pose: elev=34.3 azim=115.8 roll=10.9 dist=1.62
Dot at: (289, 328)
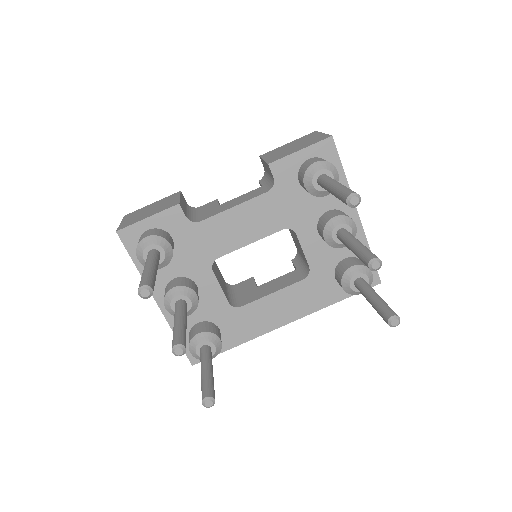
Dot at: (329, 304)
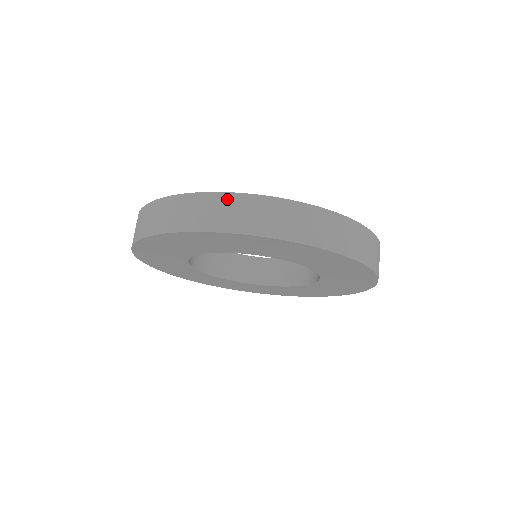
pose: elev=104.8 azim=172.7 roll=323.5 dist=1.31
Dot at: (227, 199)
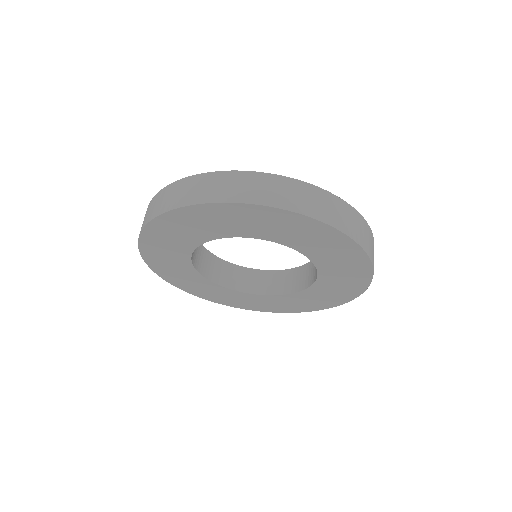
Dot at: (258, 177)
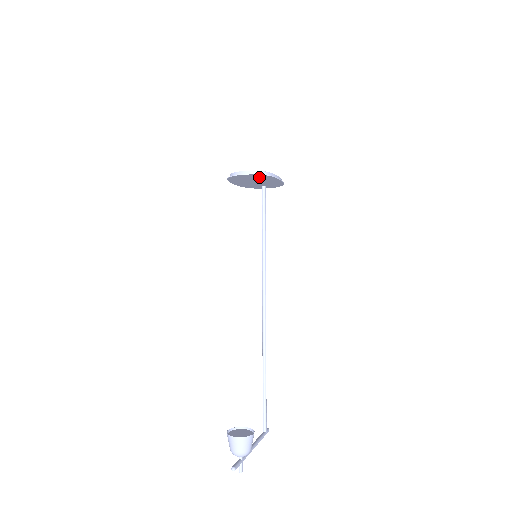
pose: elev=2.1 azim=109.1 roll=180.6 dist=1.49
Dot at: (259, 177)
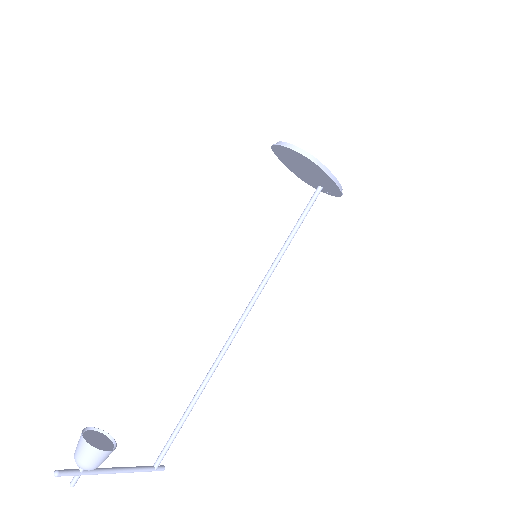
Dot at: (305, 161)
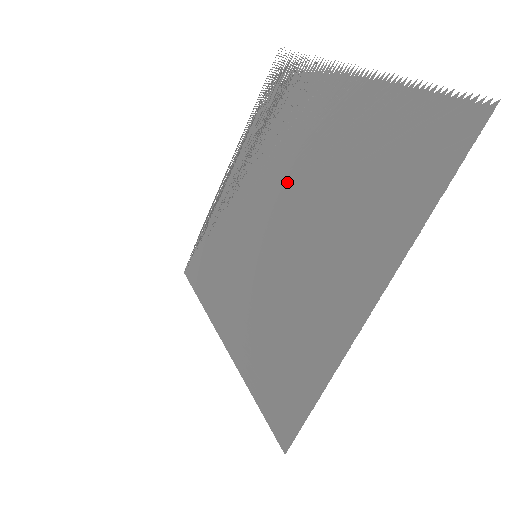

.....

> [Given problem] Retype every line of the entries above without any changes, and leave the pictures out of your answer.

> [The completed task]
pose: elev=34.3 azim=115.8 roll=10.9 dist=1.62
Dot at: (289, 328)
Dot at: (329, 304)
pose: elev=104.8 azim=172.7 roll=323.5 dist=1.31
Dot at: (227, 199)
Dot at: (258, 177)
pose: elev=2.1 azim=109.1 roll=180.6 dist=1.49
Dot at: (259, 177)
Dot at: (305, 161)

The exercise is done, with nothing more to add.